Families flee amidst threats of violence in Kismayo The last children under treatment for severely malnutrition today left the Médecins Sans Frontières (MSF) feeding centre in the southern Somali city of Kismayo as parents fear the impact of imminent fighting on the city. Over recent weeks, the threat of armed conflict has significantly disrupted the limited healthcare activities, referral systems and access to health facilities in and around Kismayo.  In the feeding centre where MSF has been treating severely malnourished children since a nutritional crisis hit most of south central Somalia in 2011,  fear of the onset of fighting saw patient numbers drop dramatically as staff negotiated discharge with parents wanting to flee or rejoin families. Earlier today, MSF medical staff discharged eight of the remaining nine children at the request of their parents and provided supplies and instructions to try and help parents continue treatment at home.  They were hoping to continue caring for one small boy considered too weak to be discharged, but staff reported that child too fled with his parents.


Kenya 2011 © Brendan Bannon
An MSF clinical officer examines a child in the therapeutic feeding centre at the MSF hospital in Dagahaley refugee camp for Somalis in Kenya. The boy’s family had fled from Kismayo into Kenya.

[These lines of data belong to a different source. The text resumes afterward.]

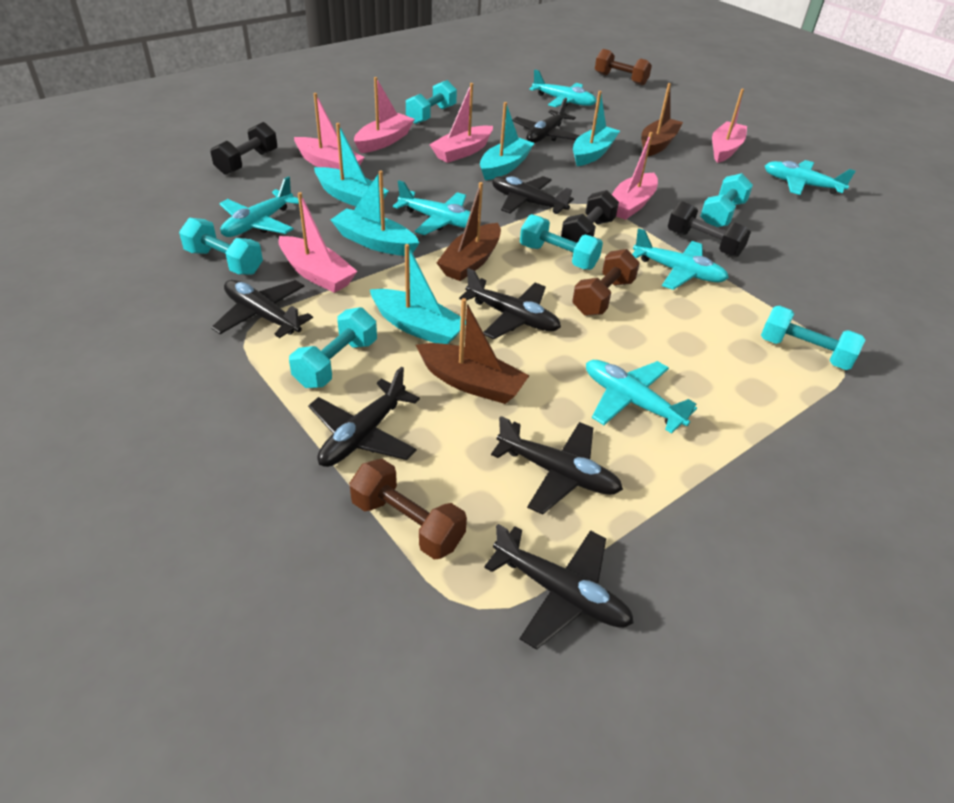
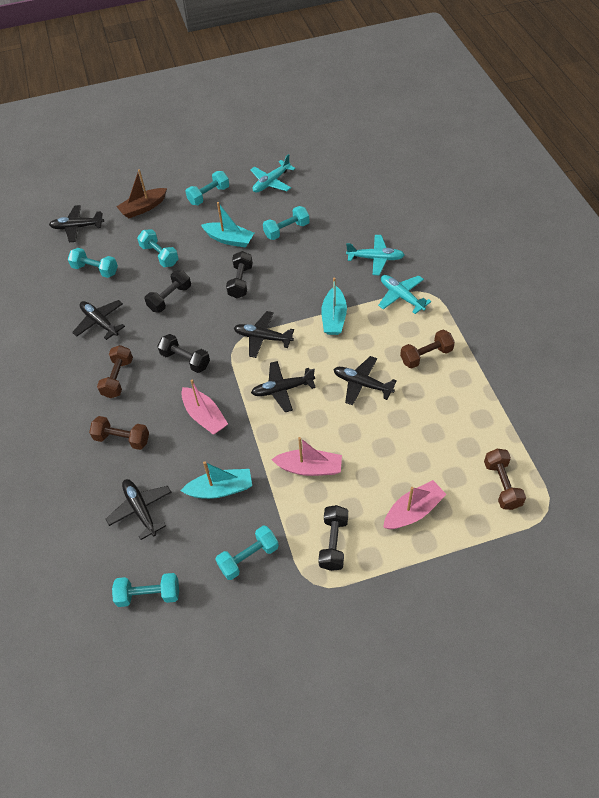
black dumbbell: [210,122,277,175] [561,190,619,243] [668,201,751,257] = 3 -> [144,270,191,313] [157,334,210,373] [226,251,253,298] [318,505,348,571] = 4
black plane: [211,280,313,338] [308,366,420,467] [459,268,561,339] [484,524,634,650] [491,416,623,515] [492,176,574,214] [512,98,580,143] = 7 -> [49,205,104,242] [72,300,125,340] [106,479,172,540] [234,311,294,358] [251,361,316,412] [333,356,397,406] = 6
brown boat: [416,298,530,404] [436,182,501,281] [641,83,683,156] = 3 -> [116,169,167,218] = 1
brown dumbbell: [349,459,467,559] [572,249,640,316] [595,49,652,85] = 3 -> [89,416,149,450] [97,345,133,398] [400,330,455,368] [484,449,526,510] = 4
pink boat: [278,192,358,293] [294,93,365,169] [354,77,415,153] [429,83,493,163] [612,132,658,220] [712,89,747,163] = 6 -> [181,380,228,435] [271,437,342,476] [383,480,447,529] = 3
turquoise boat: [314,123,389,206] [331,171,419,256] [370,244,466,344] [480,102,534,180] [573,91,620,166] = 5 -> [181,461,252,499] [201,202,254,248] [321,277,347,335] = 3
turquoise plane: [219,176,299,237] [393,180,481,235] [529,69,597,107] [586,360,697,434] [632,228,729,290] [765,160,856,195] = 6 -> [250,154,296,193] [346,235,405,275] [378,275,431,314] = 3

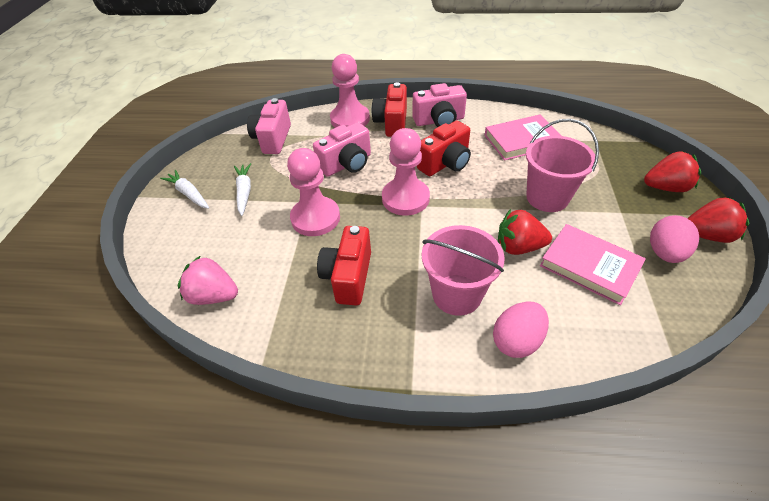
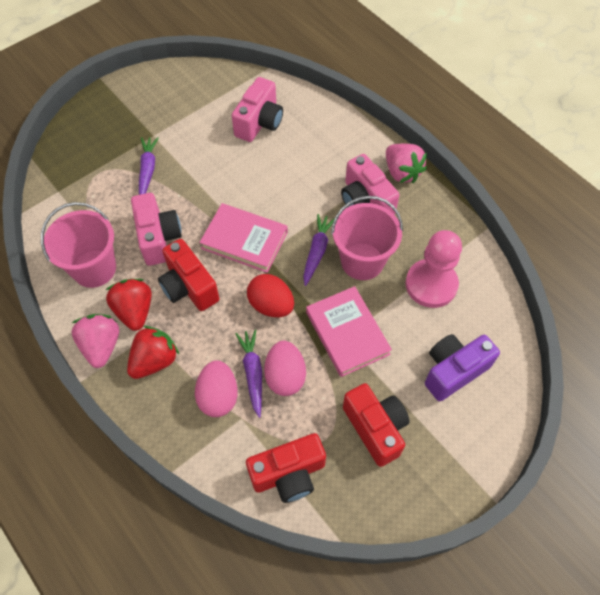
pink pawn: [287,148,340,236] [330,54,370,128] [382,128,430,216] = 3 -> [405,230,462,308] = 1
pink strawberry: [178,255,238,305] = 1 -> [72,314,119,368] [386,144,427,183] = 2
purple camera: none = 0 -> [425,334,500,401] = 1
purple carrot: none = 0 -> [139,137,159,195] [235,330,262,418] [303,214,335,286] = 3
red egg: none = 0 -> [247,274,294,317] = 1
red strawberry: [498,209,552,255] [644,151,701,192] [687,197,749,243] = 3 -> [106,279,151,331] [127,326,179,379] = 2
white carrot: [160,170,209,209] [234,163,251,216] = 2 -> none = 0

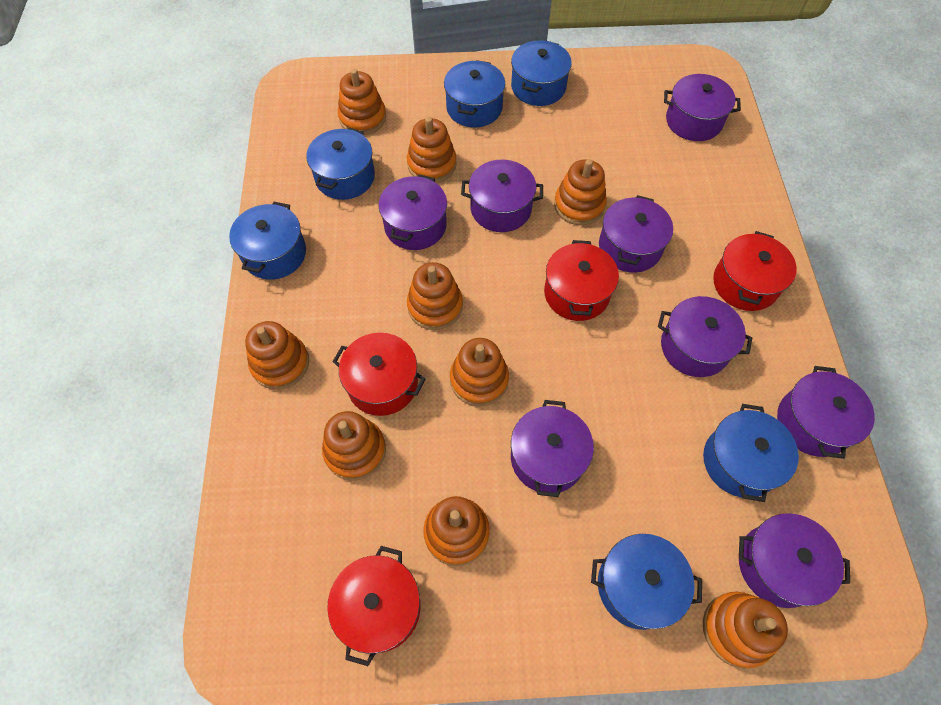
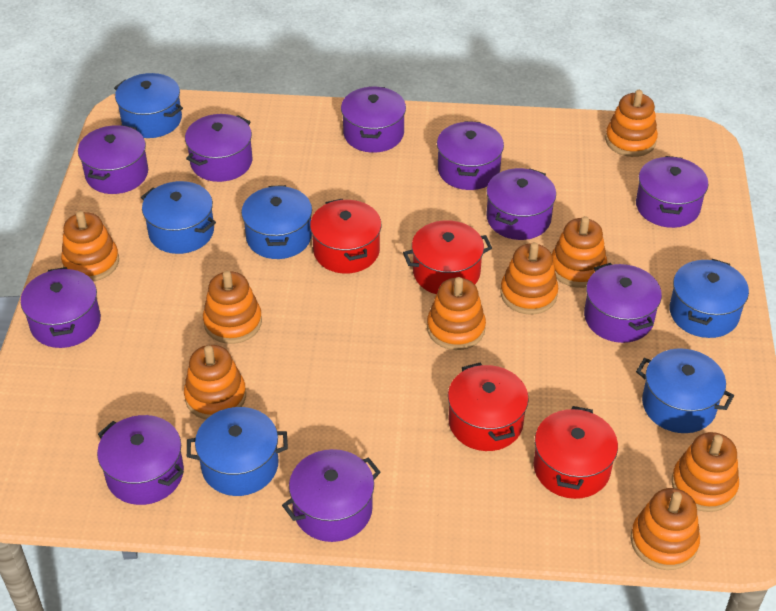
purple pot: [379,174,447,250] [461,160,543,232] [511,400,594,497] [599,195,673,273] [658,296,752,377] [664,74,741,141] [739,513,850,608] [777,366,875,459] = 8 -> [21,267,101,348] [78,125,148,194] [97,415,184,505] [185,114,252,182] [282,449,381,542] [341,86,406,153] [437,121,504,190] [486,168,556,240] [584,263,662,343] [636,156,708,228] = 10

MSF opened the inpatient feeding centre for children too sick to be treated in an outpatient program during the 2011 nutritional crisis in response to high rates of malnutrition.  “Since then MSF team has also responded to outbreaks of measles and of watery diarrhea – clear indications of the level of the vulnerability of the population and the health care needs,” says David Querol, MSF’s head of mission, based in Nairobi. The interruption of activities also leaves more than 650 children in the ambulatory nutritional program in a similarly uncertain situation. In spite of the efforts done to provide them in the last week with a stock of supplementary therapeutic food, MSF remains concerned about their fate at this time. “Kismayo has very limited health services for its population and we fear a spread of violence could reduce these depleted services further,” says Querol. For example, we are no longer able to refer patients to the nearby MSF hospital in Marere.” In this context, MSF calls on parties to the conflict to respect the already fragile health structures in and around Kismayo and to ensure that the staff of these facilities can deliver the much-needed assistance to the people there. MSF also reminds all parties of their obligation to allow everyone access to emergency medical care. MSF’s activities are based only on the medical needs of patients. The organization works to ensure assistance is delivered independently and neutrally from warring factions and parties without consideration of ethnicity, religion, clan or political affiliation. MSF has been working in Somalia since 1991. Over the past year it has run up to 22 projects in different parts of the country and in refugee camps for Somalis in Ethiopia and Kenya. Throughout 2011, MSF treated more than 78,500 patients for severe malnutrition and more than 30,000 for moderate malnutrition; more than 7,200 for measles and vaccinated 255,000 people against the disease. MSF assisted in more than 6,000 deliveries and provided more than 537,500 consultations during the same period.